** START **

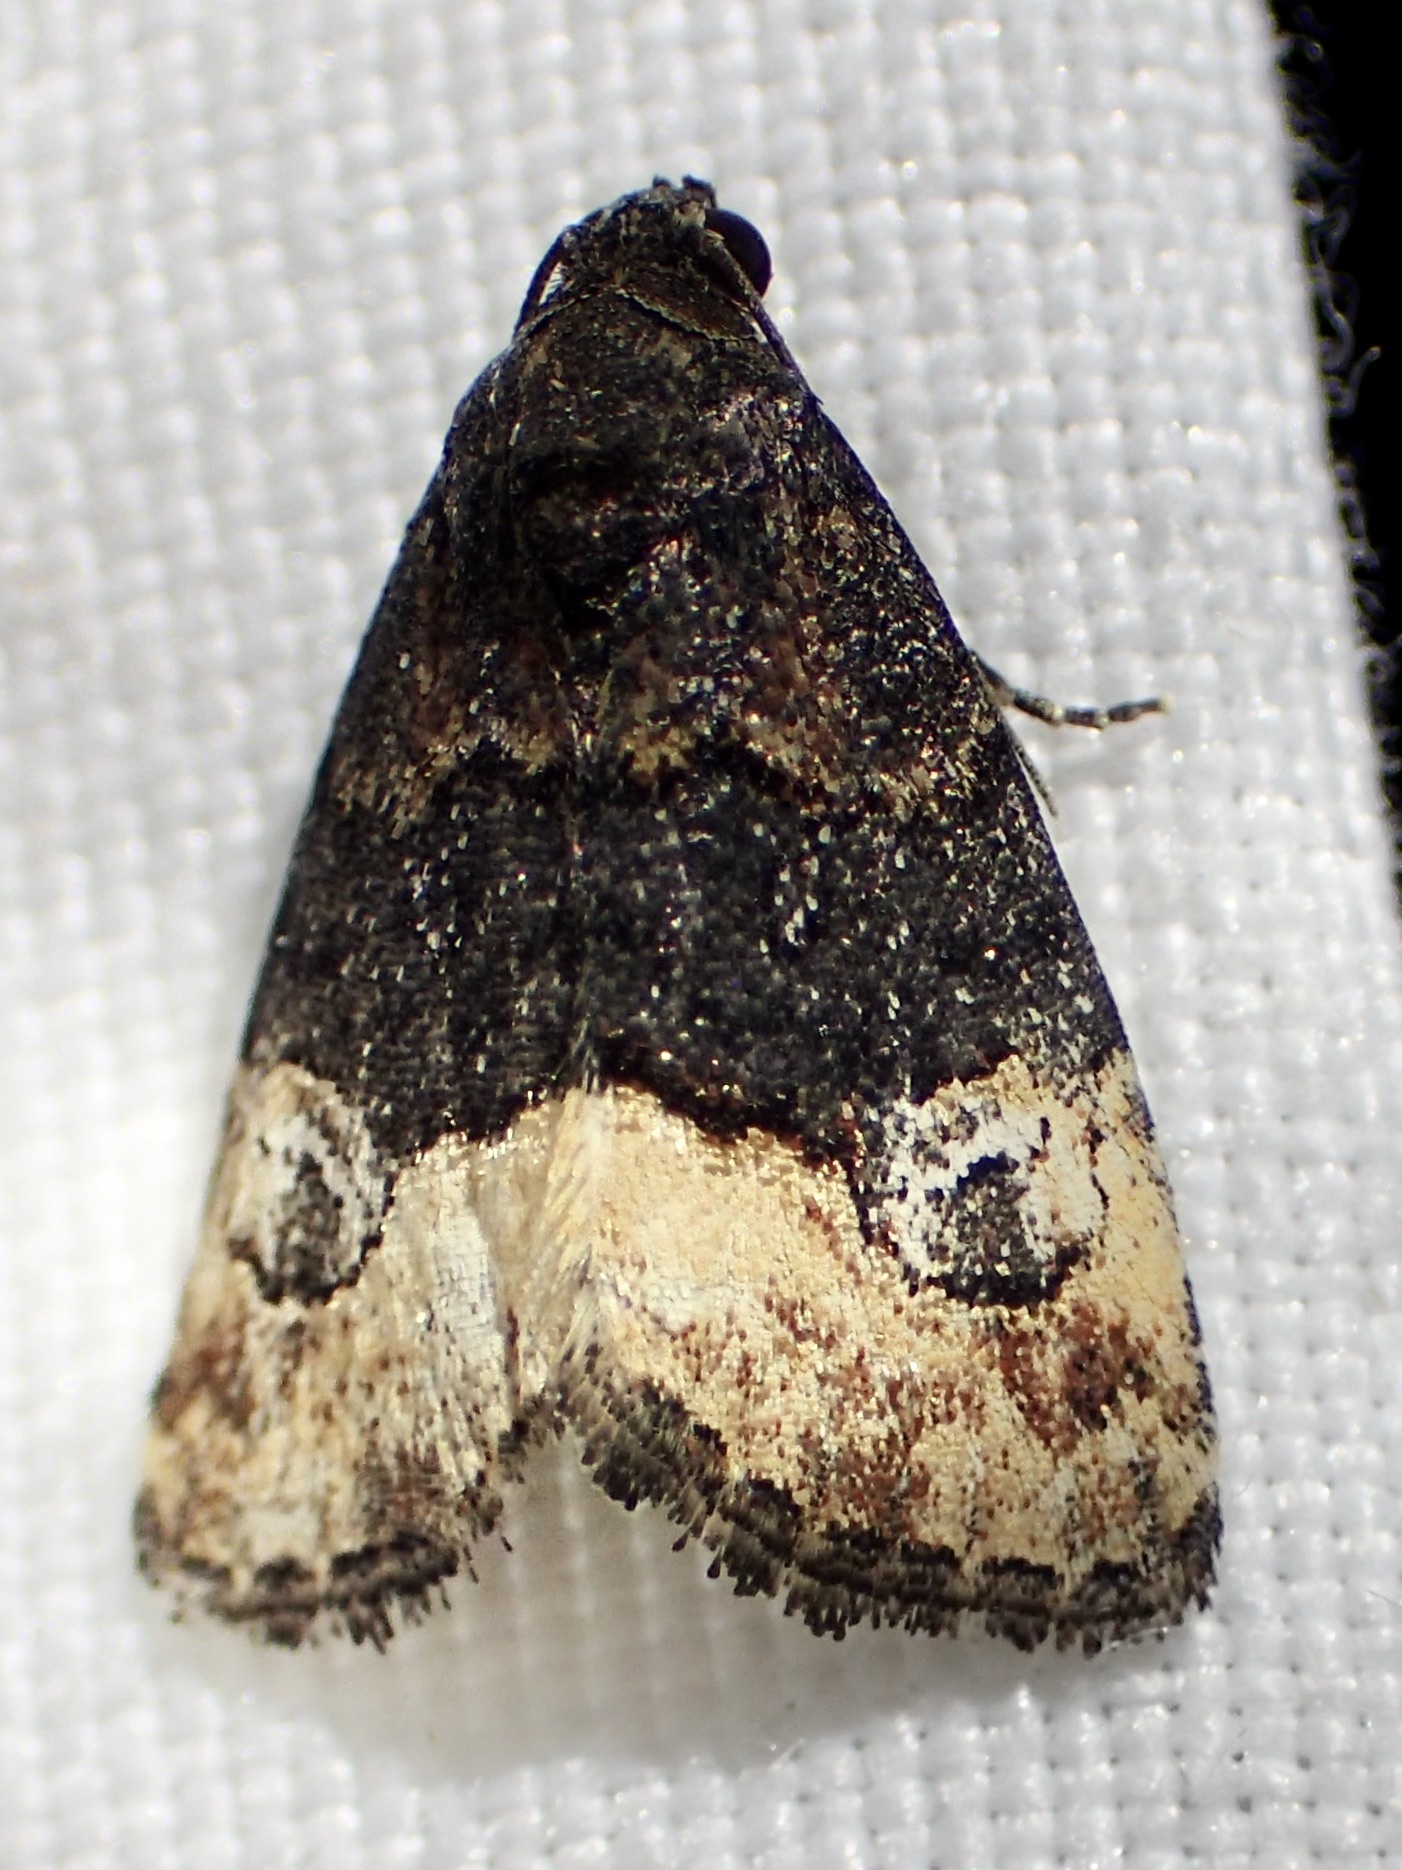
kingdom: Animalia
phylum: Arthropoda
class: Insecta
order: Lepidoptera
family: Noctuidae
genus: Ozarba
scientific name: Ozarba propera
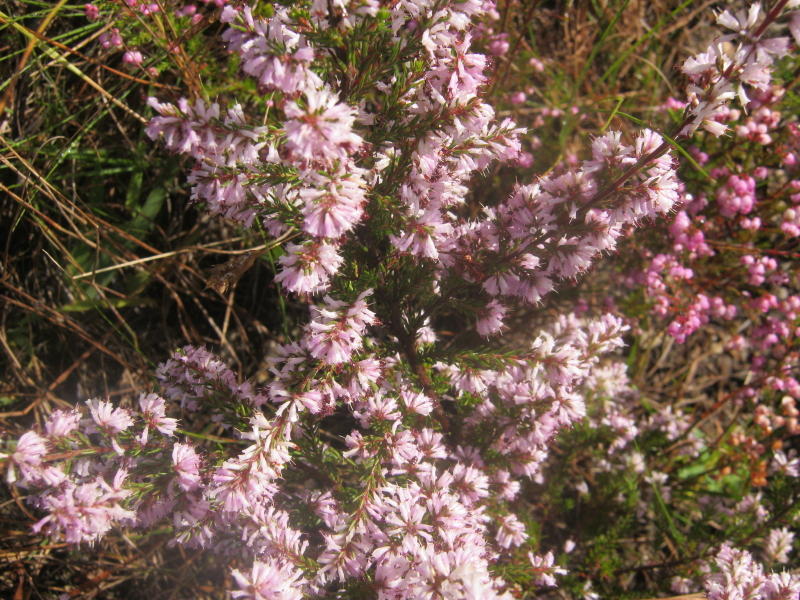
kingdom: Plantae
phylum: Tracheophyta
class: Magnoliopsida
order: Ericales
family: Ericaceae
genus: Erica
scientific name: Erica uberiflora
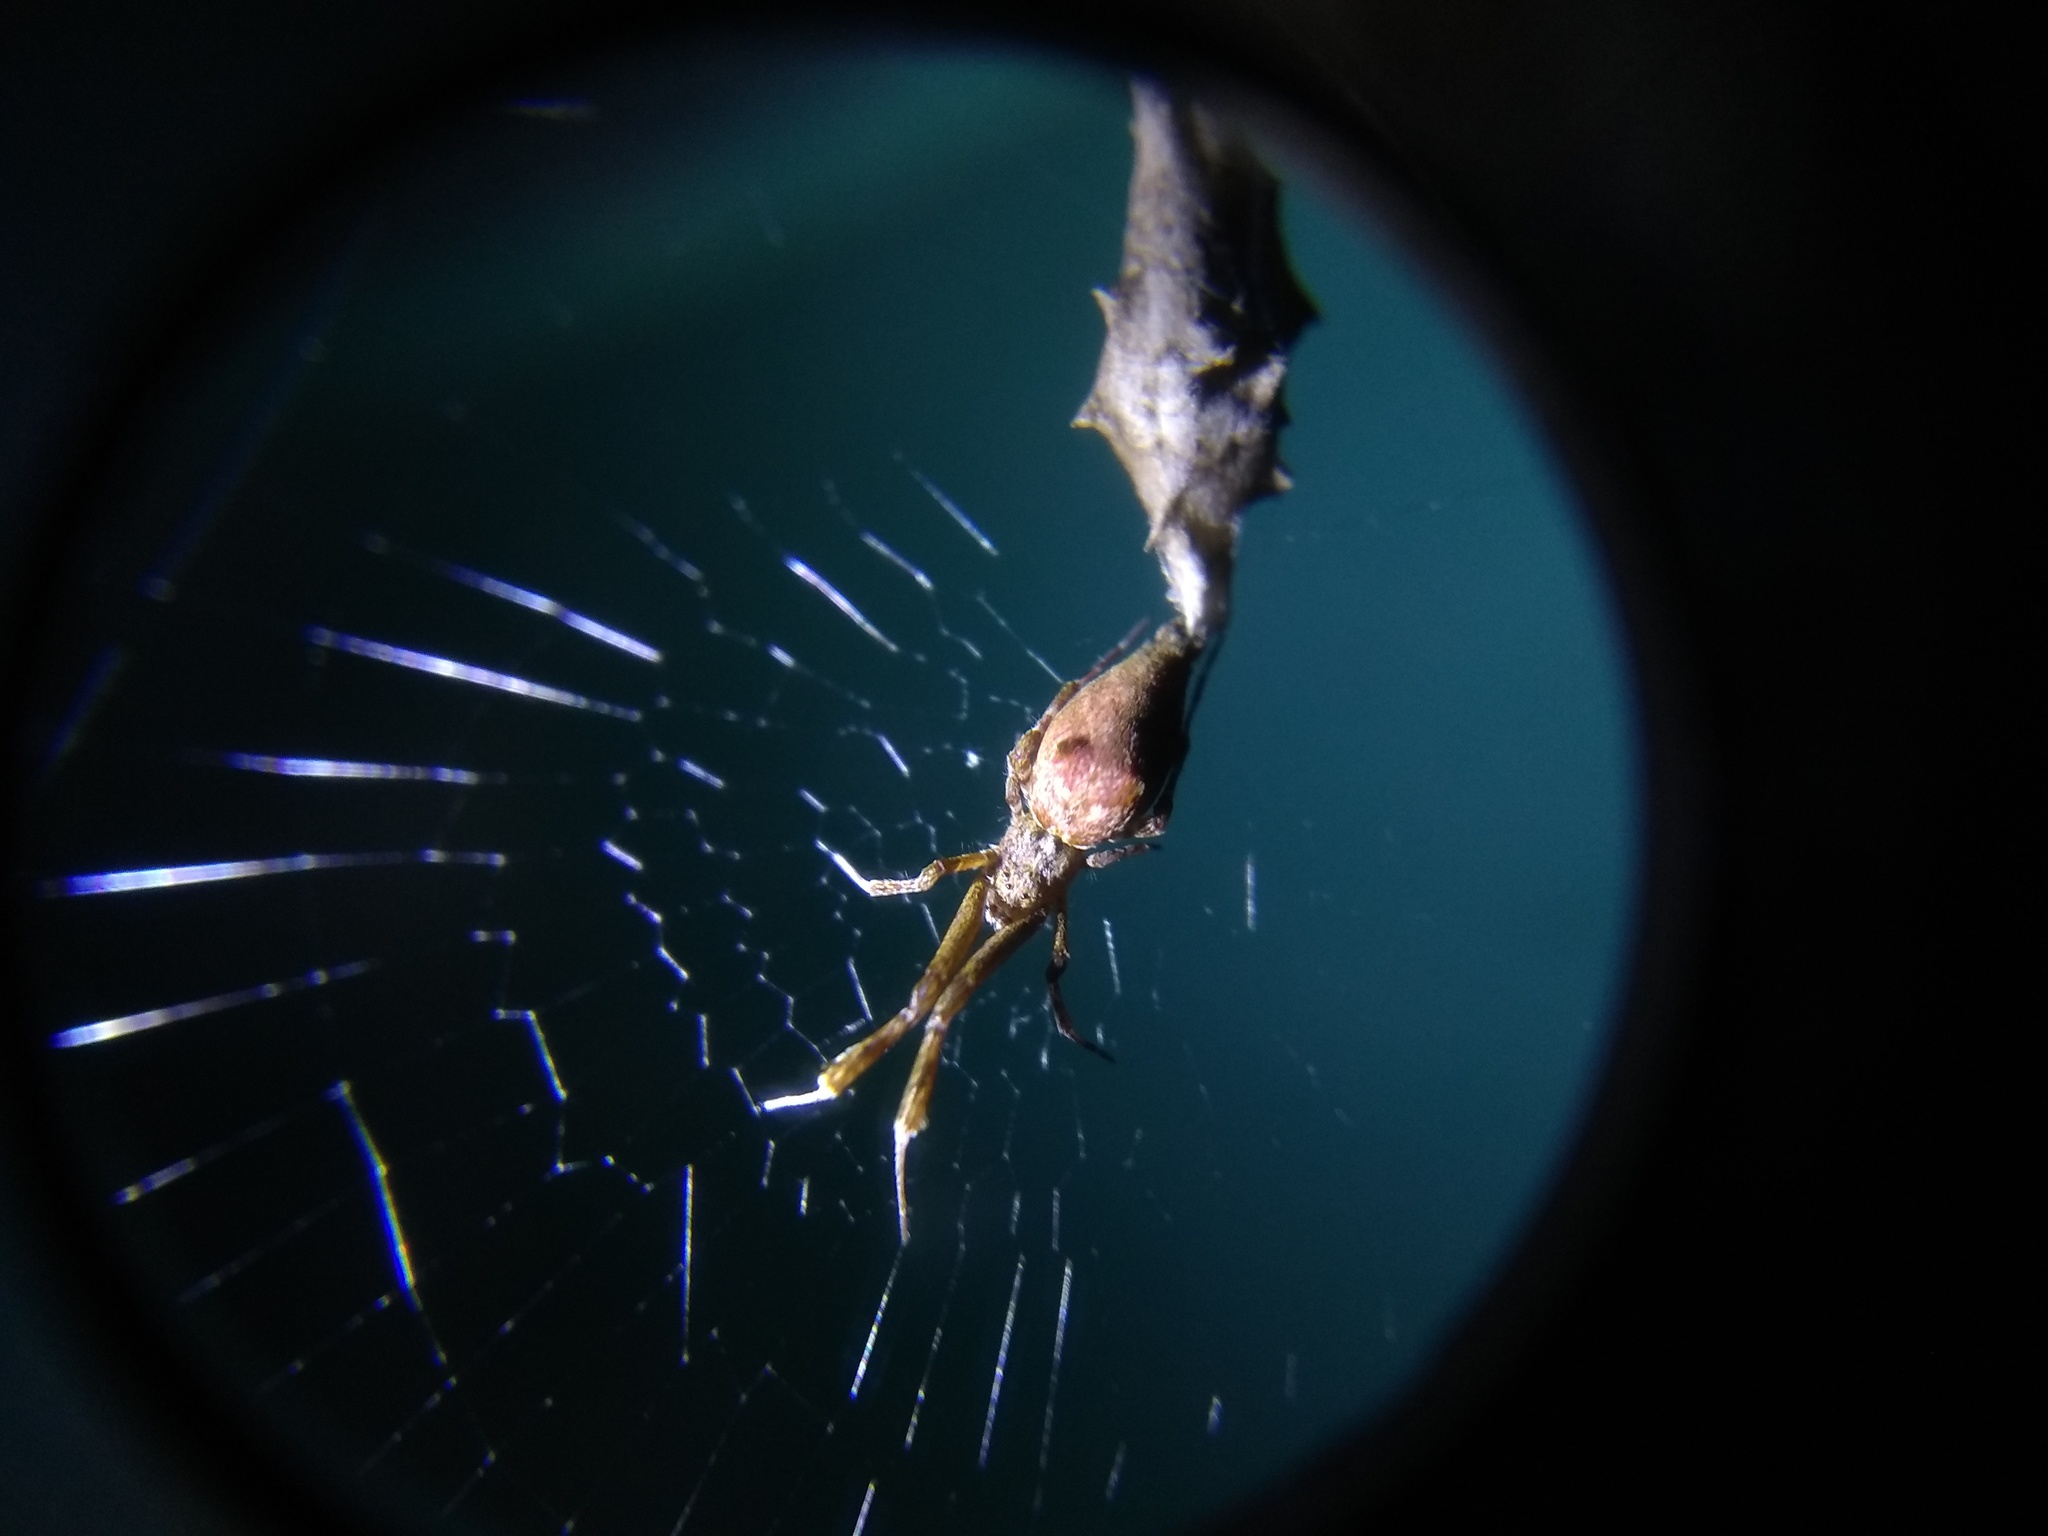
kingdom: Animalia
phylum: Arthropoda
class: Arachnida
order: Araneae
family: Uloboridae
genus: Uloborus
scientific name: Uloborus glomosus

** END **

* **What to produce**: Arrange the lines of the entries above as a numbered list, starting at the line that contains "genus: Ozarba" and continuing through the end of the entries. Leave out blank lines and the pictures.

* **The reply**:
1. genus: Ozarba
2. scientific name: Ozarba propera
3. kingdom: Plantae
4. phylum: Tracheophyta
5. class: Magnoliopsida
6. order: Ericales
7. family: Ericaceae
8. genus: Erica
9. scientific name: Erica uberiflora
10. kingdom: Animalia
11. phylum: Arthropoda
12. class: Arachnida
13. order: Araneae
14. family: Uloboridae
15. genus: Uloborus
16. scientific name: Uloborus glomosus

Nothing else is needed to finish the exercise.